Through crowdfunding, parties can invest in real estate opportunities online by creating an account, selecting an investment, signing legal documents and funding the deal. But, despite its apparent simplicity, in our sphere it has developed a negative image and drawn a number of criticisms.

However, one crowdfunding company, London-based BrickVest, believes it is part of a new generation of real estate crowdfunding platforms trying to tackle some of the subsector’s perception issues. One of the negatives levelled at early platforms was based around a lack of trust in amateurish set-ups with little or no genuine real estate experience. Another was a lack of speed, due to the small size of the platforms and subsequently the small number of investors. There has also been criticism that quality assets are not available.

What separates firms like BrickVest from the crowdfunding 1.0 generation, aside from a more professional set-up and being fully licensed to market assets in Europe, is the offer of investment in institutional quality assets, with the chance to partner with some well-known names in the industry. The firm’s investment pipeline currently has an opportunity with London-based real estate asset manager M7 Real Estate to invest in a pan-European portfolio of high-yielding assets in Northern Europe. The firm also partnered with Corestate Capital this year on a German high street retail portfolio.

The business, which was set up two years ago, has strong ties to the private equity real estate industry. For example, the firm’s co-founder and chief investment officer, Thomas Schneider, started his own private equity real estate firm, while senior investment director Agate Freimane most recently worked on real estate investments at Morgan Stanley Alternative Investment Partners. BrickVest’s online status, with reduced overheads, means it can charge investors considerably less fees, somewhere around 2 percent, compared with fees from larger firms which can reach 20 percent or more.

The big question is whether institutional capital would find investing with these platforms attractive. One London-based investment manager said his firm would not invest with such a platform because it already had a traditional and established investment model. However, he did acknowledge the appeal of such a practice because it gives firms the option of diversifying capital sources and providing access to a different investor base.

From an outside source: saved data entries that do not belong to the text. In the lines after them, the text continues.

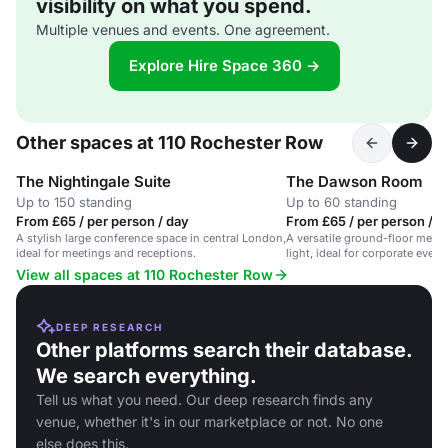
visibility on what you spend.
Multiple venues and events. One agreement.
Explore Hire Space 360 →
Other spaces at 110 Rochester Row
The Nightingale Suite
The Dawson Room
Up to 150 standing
Up to 60 standing
From £65 / per person / day
From £65 / per person / d
A stylish large conference space in central London,
A versatile ground-floor meeti
ideal for meetings and receptions.
light, ideal for corporate event
meetings.
View all spaces at 110 Rochester Row
DEEP RESEARCH
Other platforms search their database.
We search everything.
Tell us what you need. Our deep research finds any
venue, whether it's in our marketplace or not. No one
else does this.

The investment manager also suggested that if a number of the crowdfunding platforms achieved the kind of scale they were aspiring to in years to come, it would be “horrendous” for established, institutionally-capitalized private real estate firms because of the relatively low fees they are able to offer. Interestingly, according to BrickVest’s Schneider, the firm attracted its first potential institutional client, a European pension fund, this summer. Although the deal is not signed, talks are at an advanced stage.

With Uber challenging the taxi industry, Airbnb doing the same with hotels and numerous other examples of online platforms challenging the status quo, real estate crowdfunding, in its newly revamped form, could be on the cusp of making serious inroads into the private real estate world.